Recorded in 1976 at Musicland Studios in Munich, Germany, this track is peppy and upbeat, contrasting with "Mission (A World Record)", the previous track. It is a typical example of ELO's (at the time) cutting-edge use of technology and recording techniques, which would become the conventional sound of pop music within 10 years.

The middle section contains drums and electronic percussion created by a then state of the art Moog processor, and continues with rising intensity. More and more instruments join in, until the vocal again takes over. As the song fades out, it segues into the violin of "Livin' Thing".

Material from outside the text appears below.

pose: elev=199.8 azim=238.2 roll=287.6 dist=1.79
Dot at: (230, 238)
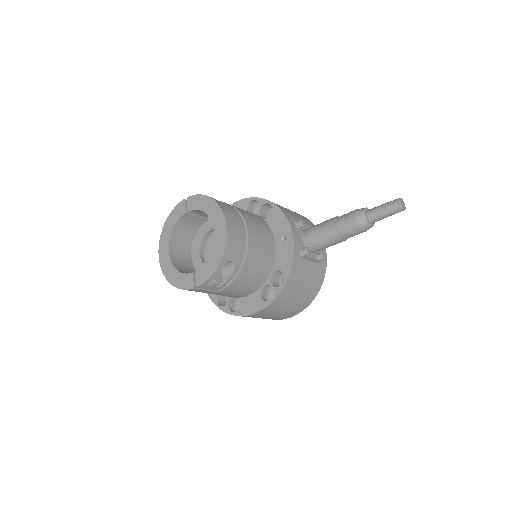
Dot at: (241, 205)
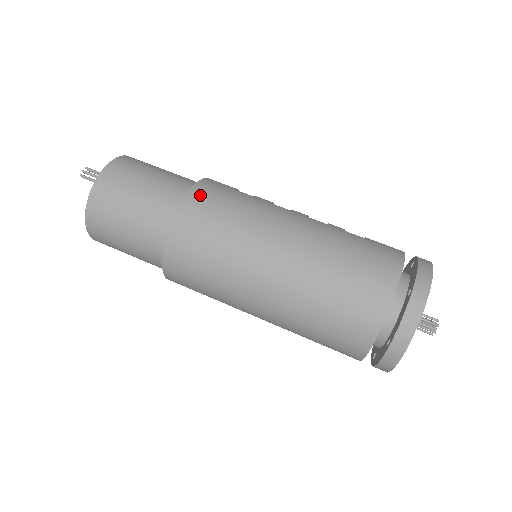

==Production and composition==
"So Fine" has a vibe similar to the pre-1975 Doobie Brothers and songs such as "Listen to the Music" and "Long Train Runnin'", but more suitable for dancing. The music incorporates violins and "funky" rhythm guitar to a disco beat. The dance elements exhibit elements of the Bee Gees and of Philadelphia soul. In the middle of the song, the stops before each instrument returns one by one, starting with Bev Bevan's minimoog drums and then Kelly Groucutt's bass guitar.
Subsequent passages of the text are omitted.